Net-zero by 2050: International agreement reached by aviation sector
Following two weeks of negotiations between 184 nations, an international agreement to bring the aviation sector’s emissions to net-zero by 2050 has been struck.
The agreement on the new so-called ‘long-term aspirational goal’ was reached in Montreal late last week at a meeting of members of the International Civil Aviation Organization (ICAO). The goal applies to airport operations, domestic and international flights – despite nations including Russia and China having pushed for more lenient targets, particularly for international flights. Russia has not set a national net-zero target and China’s has a 2060 deadline.
As the ICAO is not a regulator, it has no legal powers to hold nations or businesses to account for failing to meet the commitments. It is up to nations to interpret how they, specifically, will deliver against its international commitments.
The ICAO has stated that all national aviation sectors will need to use offsetting to reach the net-zero goal. As well as the agreement of the 2050 net-zero emissions, the meeting saw the completion of a review of the Carbon Offsetting and Reduction Scheme for International Aviation (CORSIA).
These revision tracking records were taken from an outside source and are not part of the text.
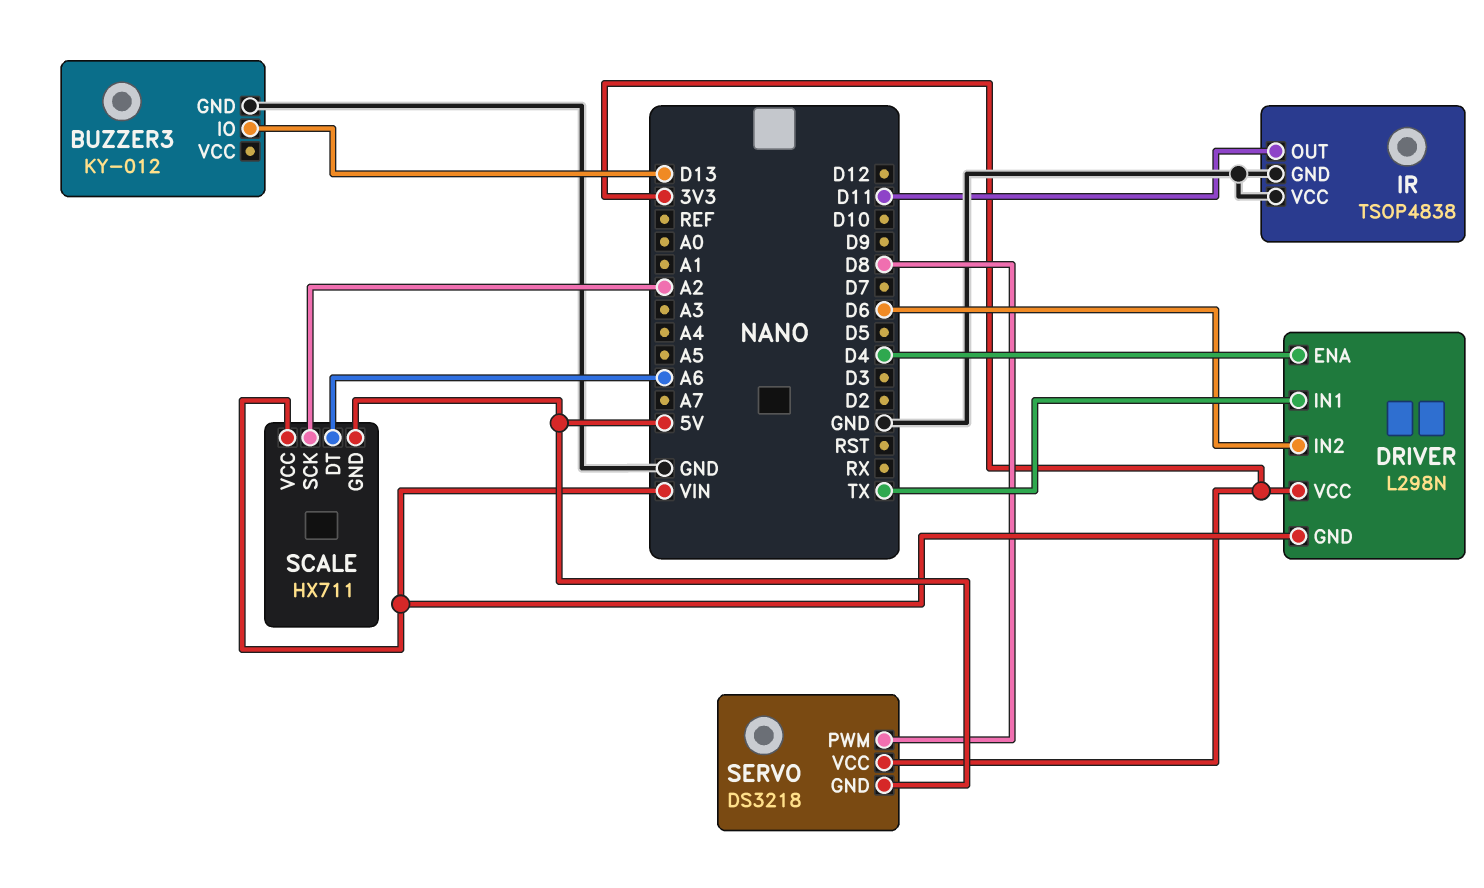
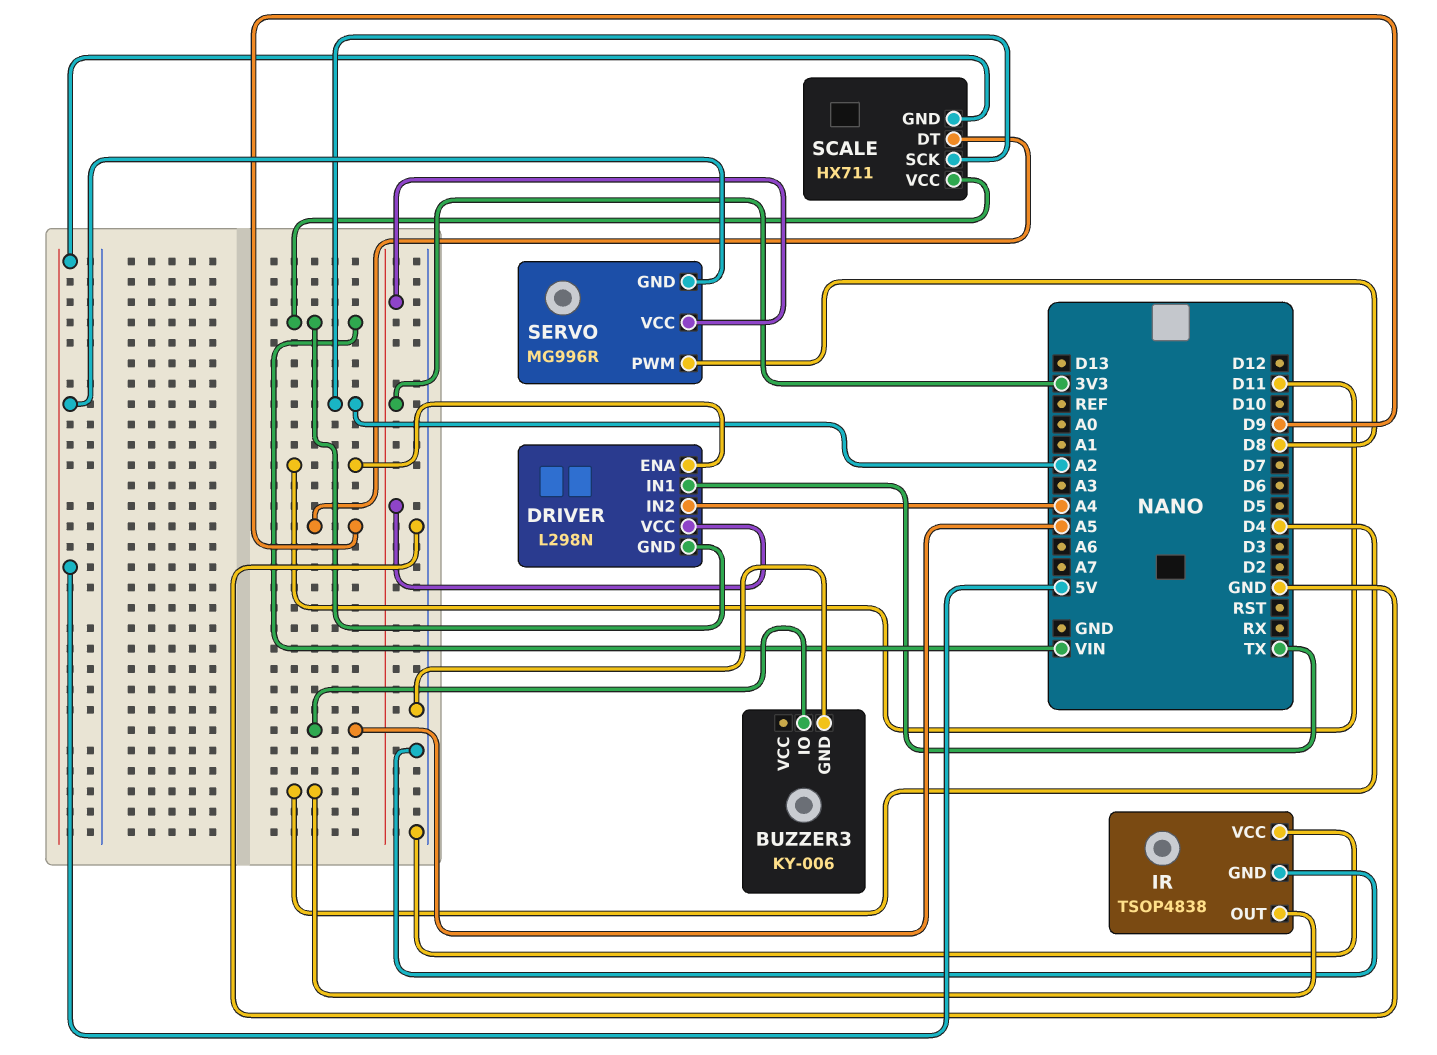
BUZZER3: KY-012 -> KY-006
BUZZER3 pin IO: D13 -> A5
DRIVER pin ENA: D4 -> D11
DRIVER pin IN2: D6 -> A4
IR pin OUT: D11 -> D4
SCALE pin DT: A6 -> D9
SERVO: DS3218 -> MG996R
The ICAO was initially set to use the 2019-2020 financial year as the baseline for capping the sector’s emissions, but will now use the 2019 calendar year, as the Covid-19 pandemic impacted flights in 2020. The sector will need to cap its net emissions at 85% of 2019 levels from 2024 to 2030. A new cap will then be negotiated ahead of 2030.
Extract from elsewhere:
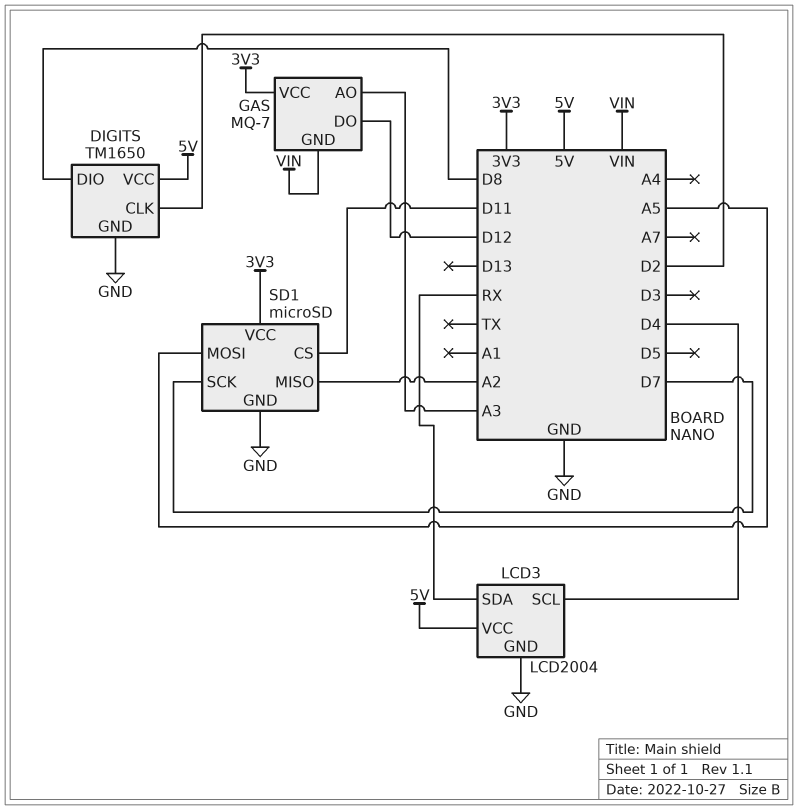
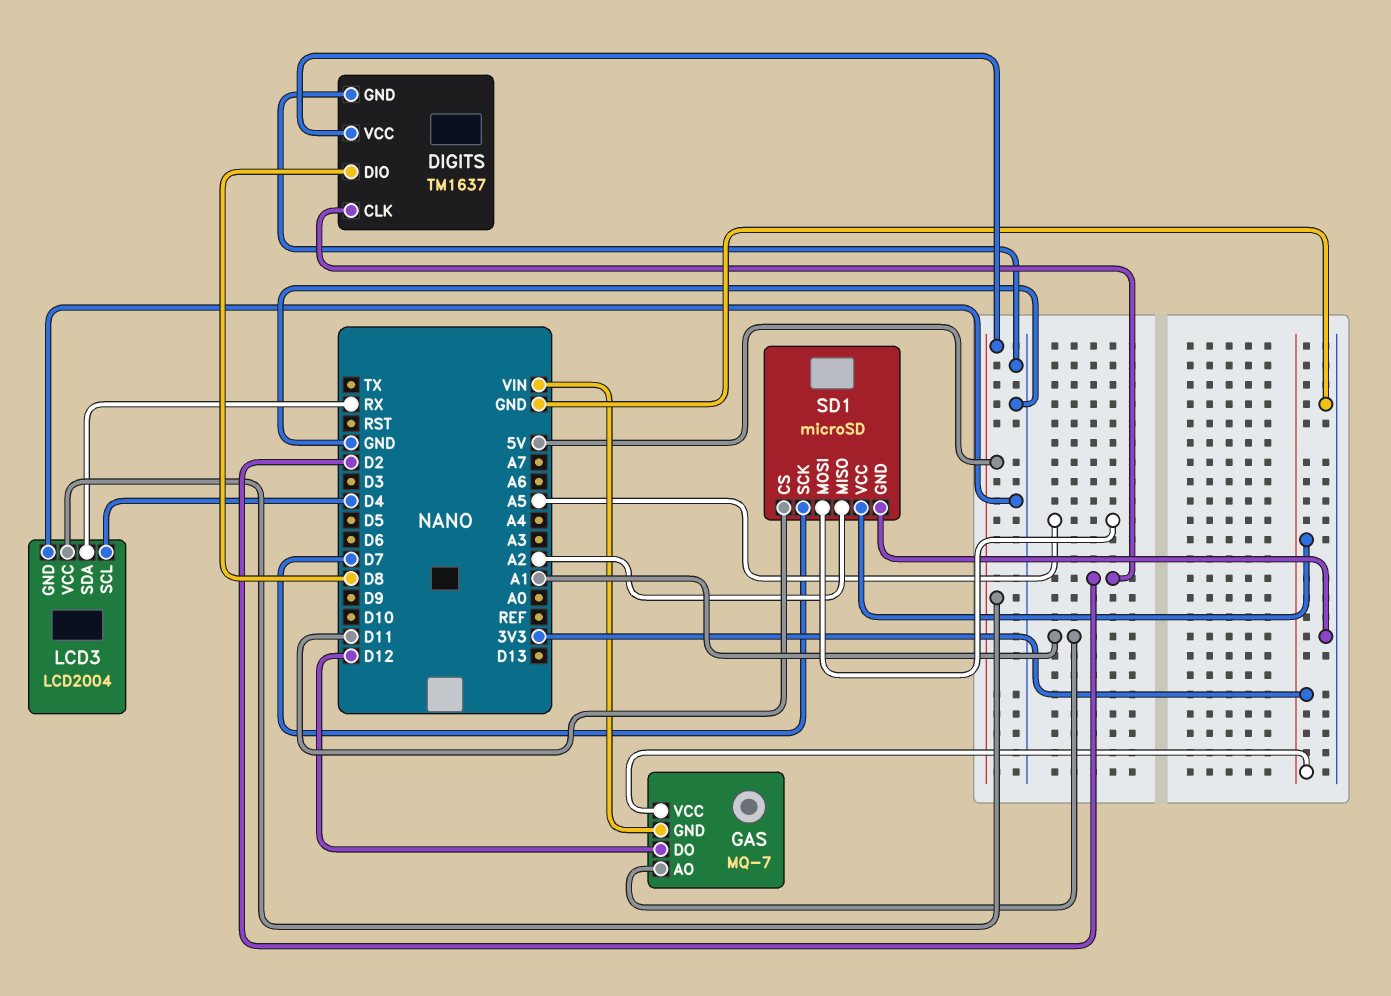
DIGITS: TM1650 -> TM1637
GAS pin AO: A3 -> A1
The ICAO’s secretary-general Juan Carlos Salazar said the meeting saw some “tremendous and very important diplomatic progress”.
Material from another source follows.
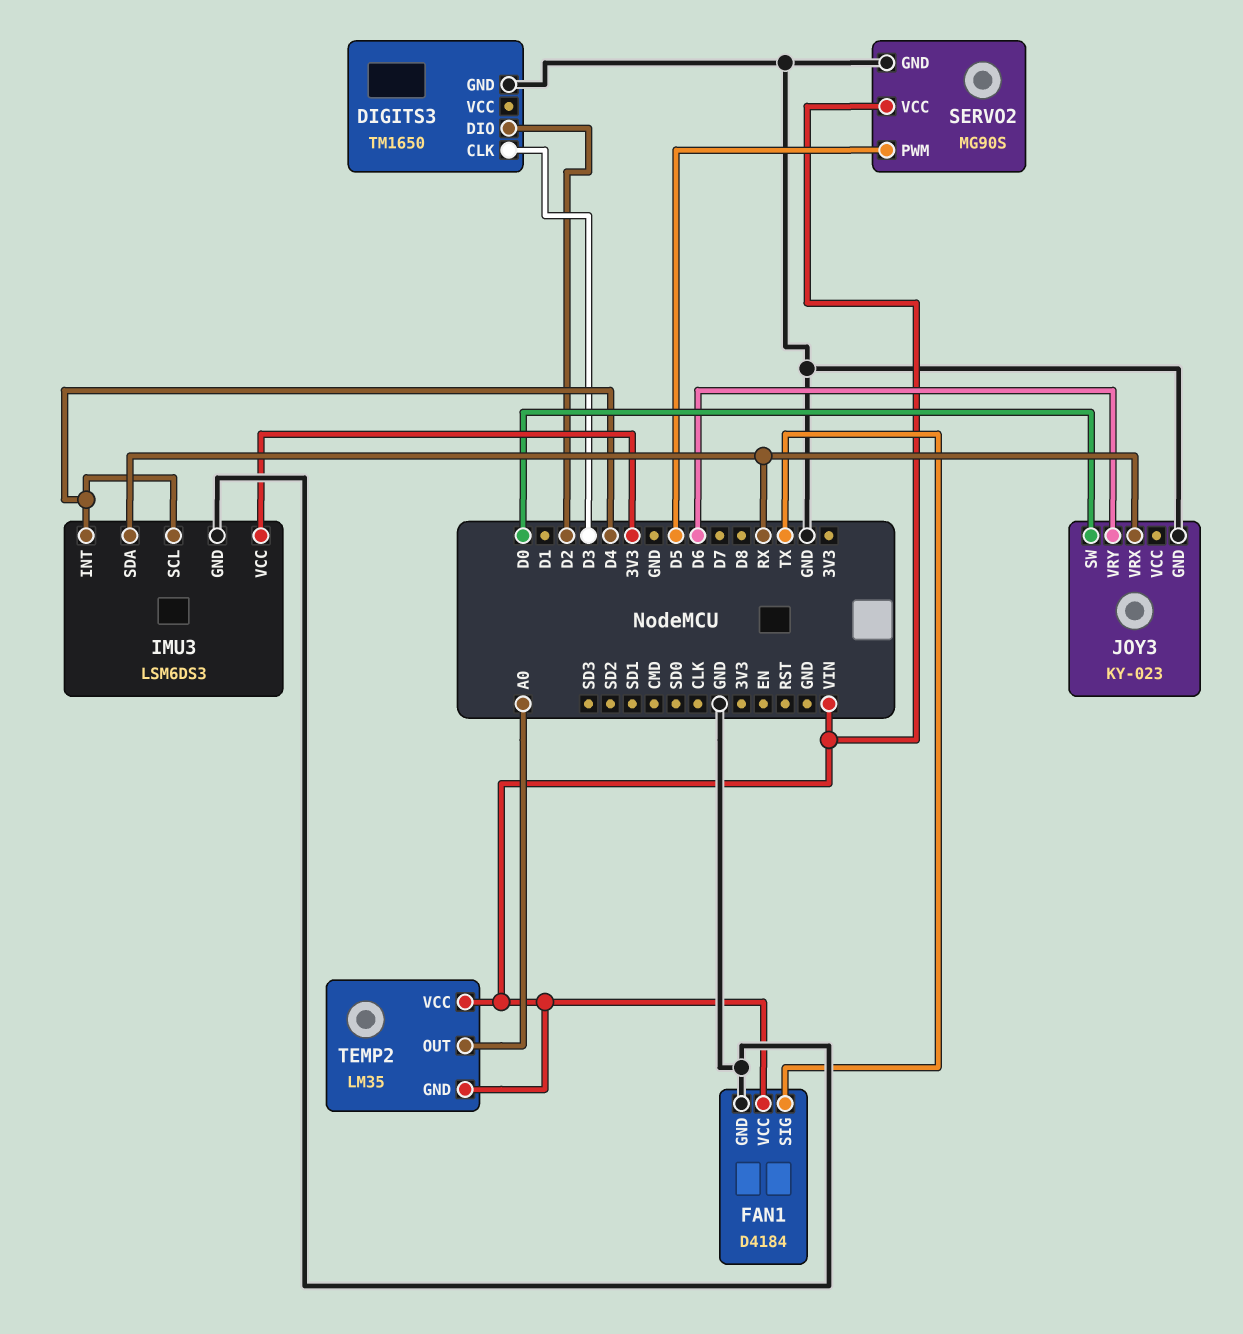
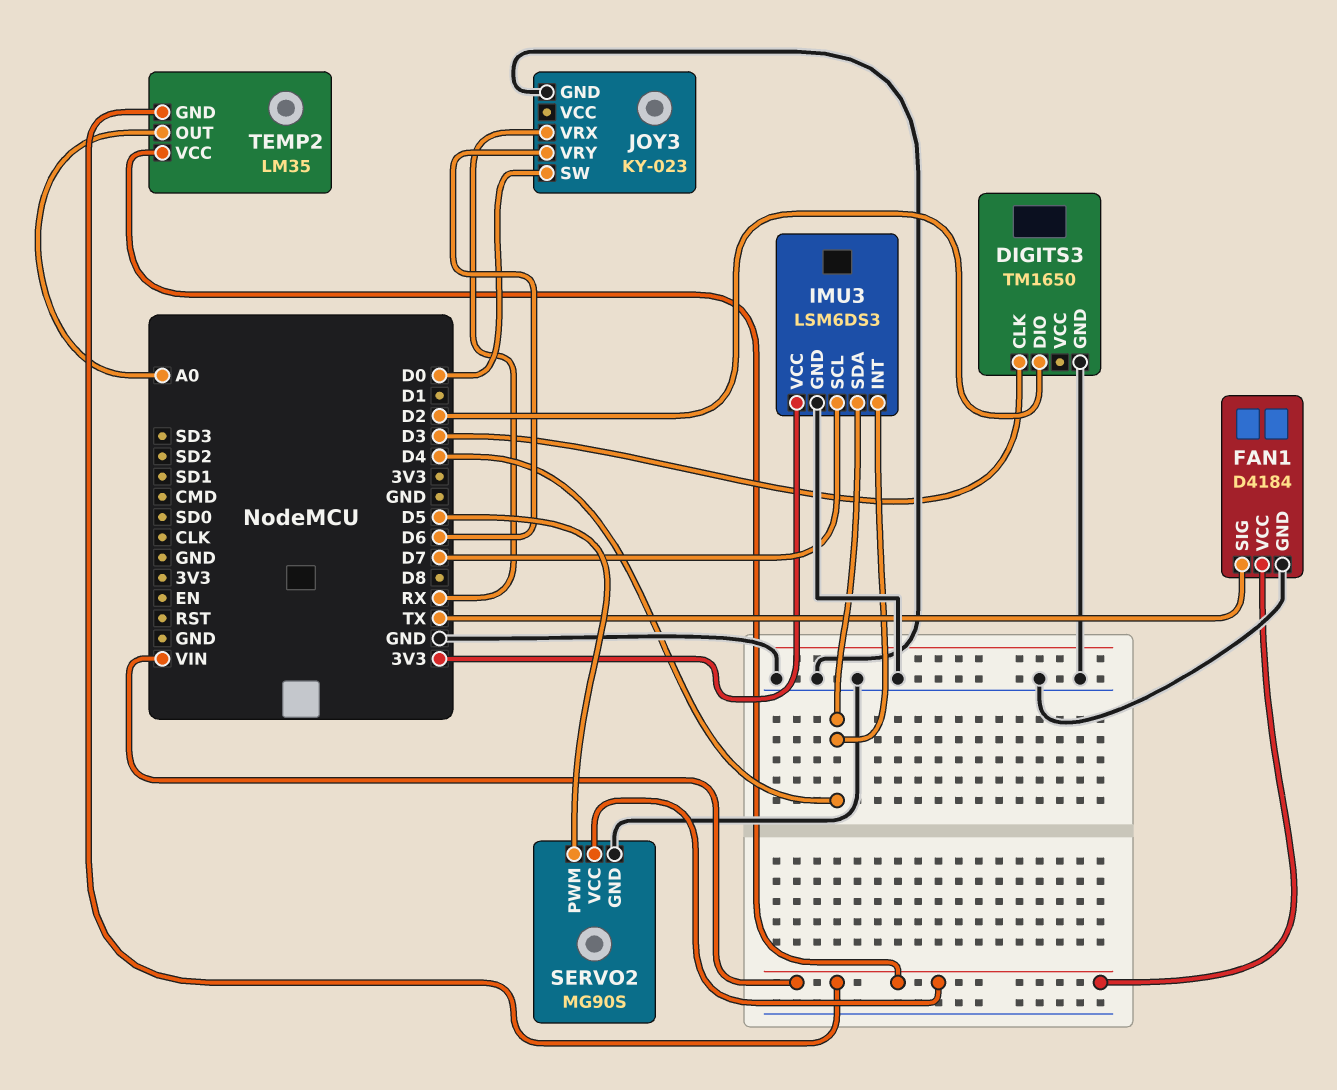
IMU3 pin SCL: D4 -> D7
IMU3 pin SDA: RX -> D4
UK Transport Secretary Anne-Marie Trevelyan said the goal being agreed was “a historic milestone, not just for the future of flying, but for the wider international commitment to achieve net-zero”.
Some environmental groups have disagreed, expressing disappointment that the agreement leaves room for over-reliance on offsetting rather than actually reducing absolute emissions from the sector. Transport & Environment has called the goal “empty” and “disappointing”.
The group’s aviation director Jo Dardenne said: “ Let’s not pretend that a non-binding goal will get aviation down to zero. If countries and industry are serious about this aspirational goal, they should stop bullying the EU out of its plans to finally price emissions from departing flights. The EU should not wait for more empty promises to move ahead with its Sustainable Aviation Fuel (SAF) mandate and pricing of departing flights.”
Transport & Environment has long lobbied for an increased price on kerosene for governments to cap airport and airline expansion where necessary to meet climate goals without over-offsetting.